What you should do —
Find the line with "## Bootstrap.reboot" in the entries below, then reproduce it and every line after it down to and including the line with "- list-inline-item *on LI*", exactly.

Extracted records —
☆ ☆ ☆ ☆ ☆ ☆ ☆

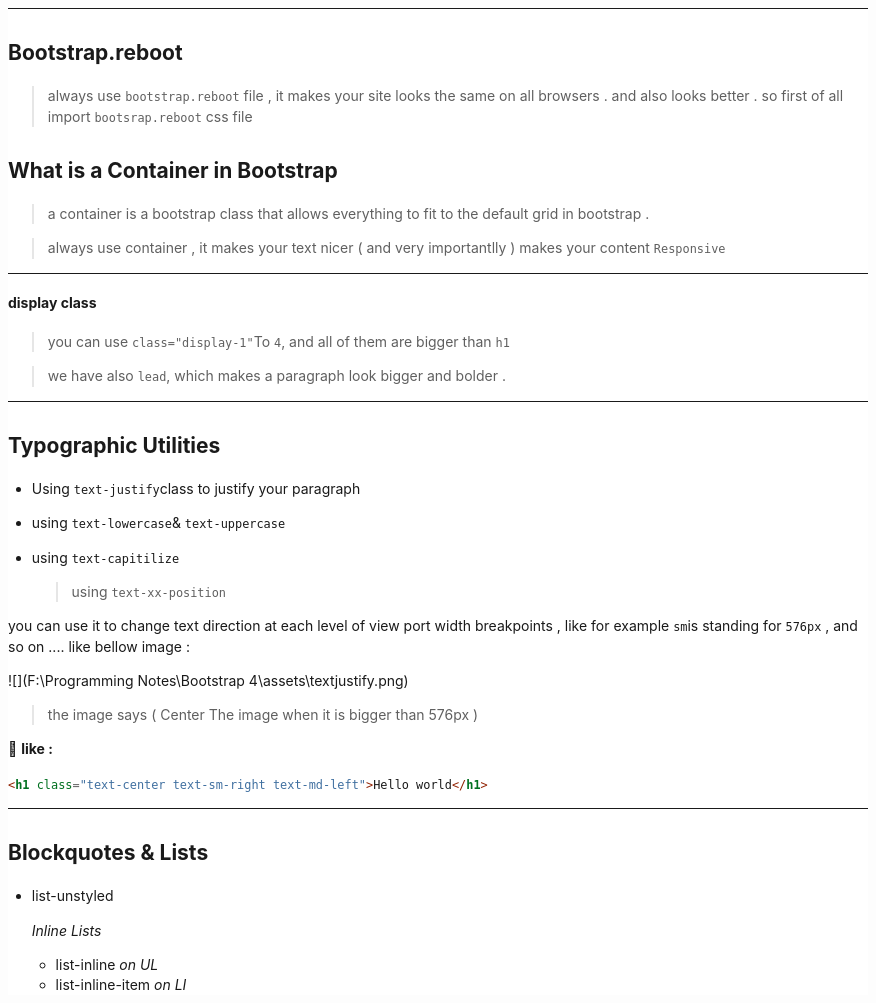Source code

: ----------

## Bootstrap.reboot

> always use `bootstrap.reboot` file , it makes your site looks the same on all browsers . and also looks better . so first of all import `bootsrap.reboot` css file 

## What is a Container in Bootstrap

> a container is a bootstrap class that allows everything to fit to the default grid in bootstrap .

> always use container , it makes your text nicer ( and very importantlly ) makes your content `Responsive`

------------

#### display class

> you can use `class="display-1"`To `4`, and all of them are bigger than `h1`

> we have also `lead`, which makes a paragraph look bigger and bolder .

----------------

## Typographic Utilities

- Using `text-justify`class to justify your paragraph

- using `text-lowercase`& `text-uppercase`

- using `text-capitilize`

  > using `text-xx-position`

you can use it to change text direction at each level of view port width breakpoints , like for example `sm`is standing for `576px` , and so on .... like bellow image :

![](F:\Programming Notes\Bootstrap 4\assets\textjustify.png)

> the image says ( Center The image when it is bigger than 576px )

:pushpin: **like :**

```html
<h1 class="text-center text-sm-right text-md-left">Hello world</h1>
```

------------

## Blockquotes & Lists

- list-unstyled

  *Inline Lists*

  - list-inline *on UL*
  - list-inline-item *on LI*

☆ ☆ ☆ ☆ ☆ ☆ ☆

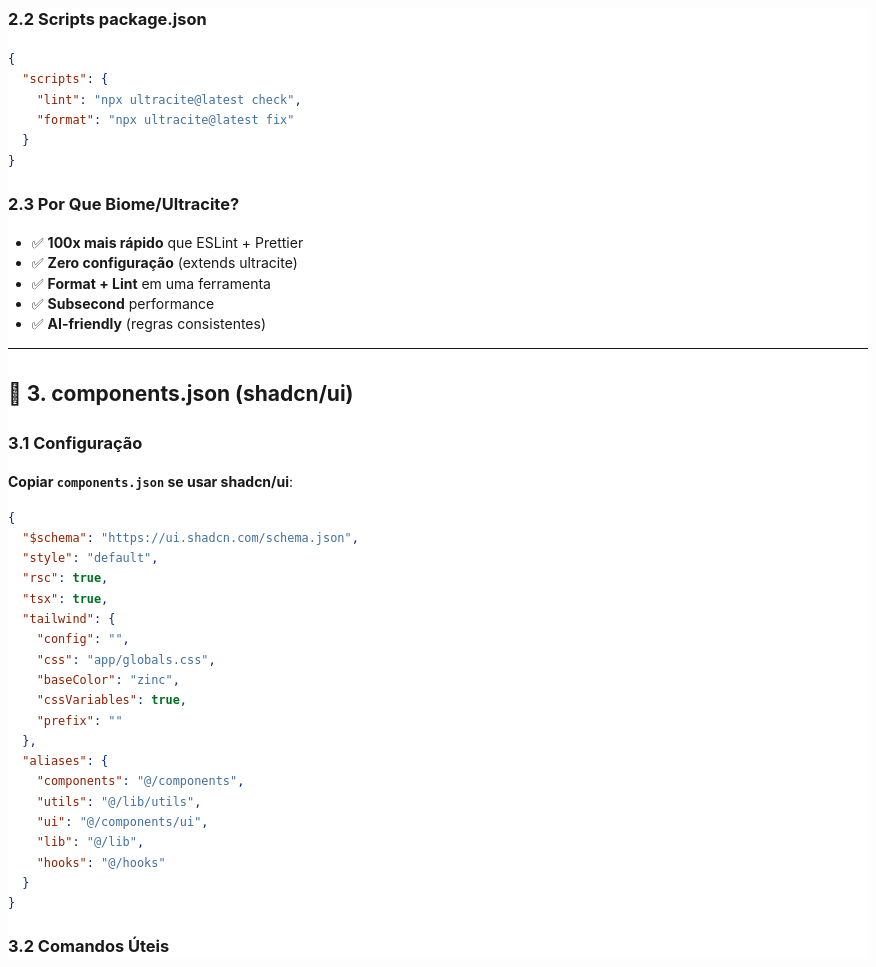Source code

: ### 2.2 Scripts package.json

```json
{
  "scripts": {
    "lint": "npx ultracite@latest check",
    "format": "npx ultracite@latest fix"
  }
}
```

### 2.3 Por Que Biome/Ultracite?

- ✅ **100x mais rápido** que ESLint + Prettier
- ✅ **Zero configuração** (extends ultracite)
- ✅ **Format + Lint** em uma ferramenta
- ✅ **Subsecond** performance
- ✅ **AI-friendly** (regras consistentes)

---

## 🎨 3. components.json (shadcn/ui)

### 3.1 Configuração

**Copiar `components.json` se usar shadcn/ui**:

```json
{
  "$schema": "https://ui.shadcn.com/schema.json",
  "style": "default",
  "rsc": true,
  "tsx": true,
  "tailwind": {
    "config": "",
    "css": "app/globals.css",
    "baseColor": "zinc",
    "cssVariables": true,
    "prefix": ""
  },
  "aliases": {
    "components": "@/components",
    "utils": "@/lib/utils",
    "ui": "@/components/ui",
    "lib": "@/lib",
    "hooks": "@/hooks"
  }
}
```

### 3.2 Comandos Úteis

☆ ☆ ☆ ☆ ☆ ☆ ☆

Reply —
## Bootstrap.reboot

> always use `bootstrap.reboot` file , it makes your site looks the same on all browsers . and also looks better . so first of all import `bootsrap.reboot` css file 

## What is a Container in Bootstrap

> a container is a bootstrap class that allows everything to fit to the default grid in bootstrap .

> always use container , it makes your text nicer ( and very importantlly ) makes your content `Responsive`

------------

#### display class

> you can use `class="display-1"`To `4`, and all of them are bigger than `h1`

> we have also `lead`, which makes a paragraph look bigger and bolder .

----------------

## Typographic Utilities

- Using `text-justify`class to justify your paragraph

- using `text-lowercase`& `text-uppercase`

- using `text-capitilize`

  > using `text-xx-position`

you can use it to change text direction at each level of view port width breakpoints , like for example `sm`is standing for `576px` , and so on .... like bellow image :

![](F:\Programming Notes\Bootstrap 4\assets\textjustify.png)

> the image says ( Center The image when it is bigger than 576px )

:pushpin: **like :**

```html
<h1 class="text-center text-sm-right text-md-left">Hello world</h1>
```

------------

## Blockquotes & Lists

- list-unstyled

  *Inline Lists*

  - list-inline *on UL*
  - list-inline-item *on LI*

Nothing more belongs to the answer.